_Passage provided_
##############################

UNCLAS SECTION 01 OF 03 PRAGUE 001209 

SIPDIS

SENSITIVE

E.O. 12958: N/A
TAGS: PGOV EZ
SUBJECT: SMALL CZECH PARTIES AND THE 2006 ELECTION: 1 + 1
+ 1 + 1 = 0?

UNCLAS SECTION 01 OF 03 PRAGUE 001209

SIPDIS

SENSITIVE

E.O. 12958: N/A
TAGS: PGOV EZ
SUBJECT: SMALL CZECH PARTIES AND THE 2006 ELECTION: 1 + 1
+ 1 + 1 = 0?


1. (SBU) SUMMARY. The current consensus in political circles
in Prague says that there will be only four parties in
government after next June's elections and that likely
scenarios include a grand coalition between the Social
Democrats (CSSD) and the Civic Democrats (ODS),a minority
government, or an arrangement under which the Communists
(KSCM) support the Social Democrats. However, there are a
handful of small, primarily liberal parties that could make a
different scenario possible if they were to join forces and
together collect enough votes to make it over the 5%
threshold needed for entry into parliament. Post sat down
with former Prague Mayor Jan Kasl, who is trying to use his
party, the European Democrats (ED),as the umbrella
organization for such an attempt. Kasl faces a number of
problems including personal animosities, conflicting
ambitions, and lack of money. There is also the threat that
another small party could emerge as an alternative for
disaffected voters. A fallback position for Kasl would be to
unite only for the purposes of the local elections in Prague
next November. END SUMMARY


2. (U) In the 2002 elections, roughly 1 vote in 8 was cast
for parties that did not make it into parliament. Kasl
estimates that the level of dissatisfied or disaffected
voters looking for an alternative could be as high as 30
percent. Kasl believes that if personal differences can be
set aside, and adequate financing obtained, his group will
have no trouble getting more than 5 percent. Those are two
big ifs. Kasl's detractors say he lacks the drive and
pushiness to overcome these problems.

##############################

_Records supplied_

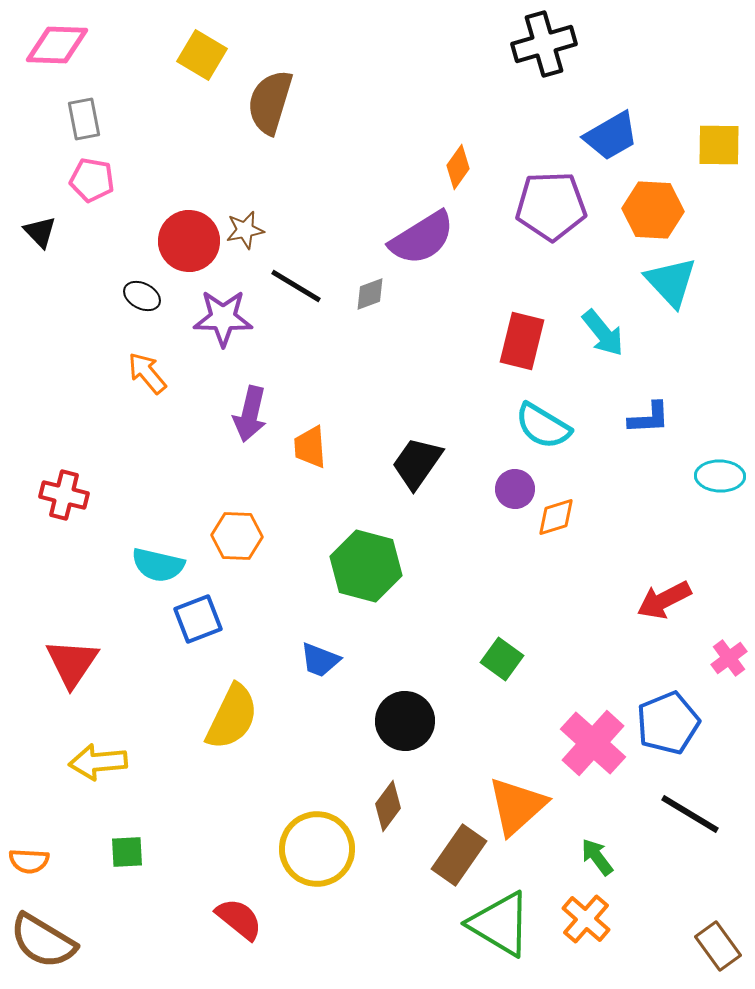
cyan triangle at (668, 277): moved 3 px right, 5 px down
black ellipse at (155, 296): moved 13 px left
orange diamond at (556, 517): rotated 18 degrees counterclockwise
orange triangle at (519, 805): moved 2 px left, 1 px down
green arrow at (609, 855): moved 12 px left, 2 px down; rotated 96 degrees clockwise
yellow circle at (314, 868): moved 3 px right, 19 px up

##############################

_Short problem A_
According to the cable about small Czech parties, what share of the vote is needed to enter parliament?
_Short problem B_
List every political party the cable about small Czech parties mentions by name.
_Short problem C_
Please write out the cable between "2. (U) In the" and "overcome these problems.", inclusive, swapping "detractors" for "critics".

_Complete output A_
5%

_Complete output B_
Social Democrats (CSSD), Civic Democrats (ODS), Communists (KSCM), European Democrats (ED)

_Complete output C_
2. (U) In the 2002 elections, roughly 1 vote in 8 was cast
for parties that did not make it into parliament. Kasl
estimates that the level of dissatisfied or disaffected
voters looking for an alternative could be as high as 30
percent. Kasl believes that if personal differences can be
set aside, and adequate financing obtained, his group will
have no trouble getting more than 5 percent. Those are two
big ifs. Kasl's critics say he lacks the drive and
pushiness to overcome these problems.